■ What the exercise asks
Nothing outside the range below should be printed. Output exactly the lines from the line with "Monday - Wednesday" to the line with "CRAFT - EXPLORE", both included.

■ Records for this exercise
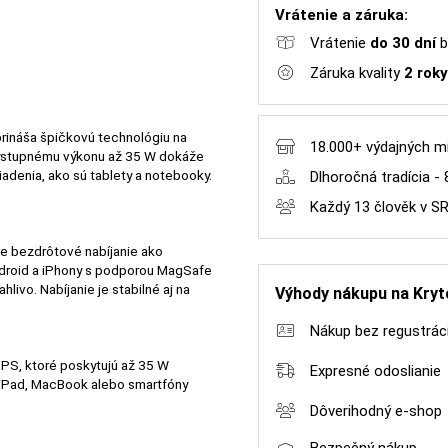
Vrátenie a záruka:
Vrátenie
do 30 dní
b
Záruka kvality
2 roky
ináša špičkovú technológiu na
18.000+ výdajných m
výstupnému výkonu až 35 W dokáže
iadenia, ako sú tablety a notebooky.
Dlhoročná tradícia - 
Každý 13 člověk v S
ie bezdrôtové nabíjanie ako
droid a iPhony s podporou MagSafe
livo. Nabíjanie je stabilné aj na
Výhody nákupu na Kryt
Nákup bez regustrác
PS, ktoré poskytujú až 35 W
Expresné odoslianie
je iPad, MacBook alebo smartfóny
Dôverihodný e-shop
==
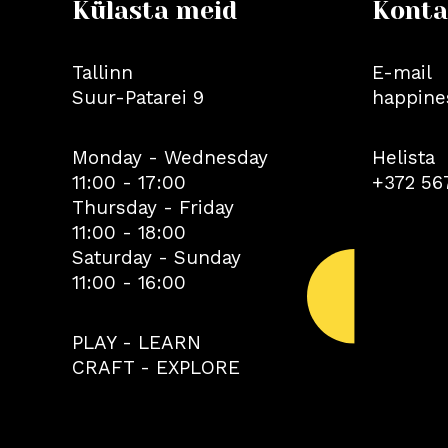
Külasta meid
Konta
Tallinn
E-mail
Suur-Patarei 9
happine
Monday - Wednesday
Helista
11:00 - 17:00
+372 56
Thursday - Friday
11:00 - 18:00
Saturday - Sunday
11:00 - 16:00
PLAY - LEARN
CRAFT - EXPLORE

■ Answer box
Monday - Wednesday
Helista
11:00 - 17:00
+372 56
Thursday - Friday
11:00 - 18:00
Saturday - Sunday
11:00 - 16:00
PLAY - LEARN
CRAFT - EXPLORE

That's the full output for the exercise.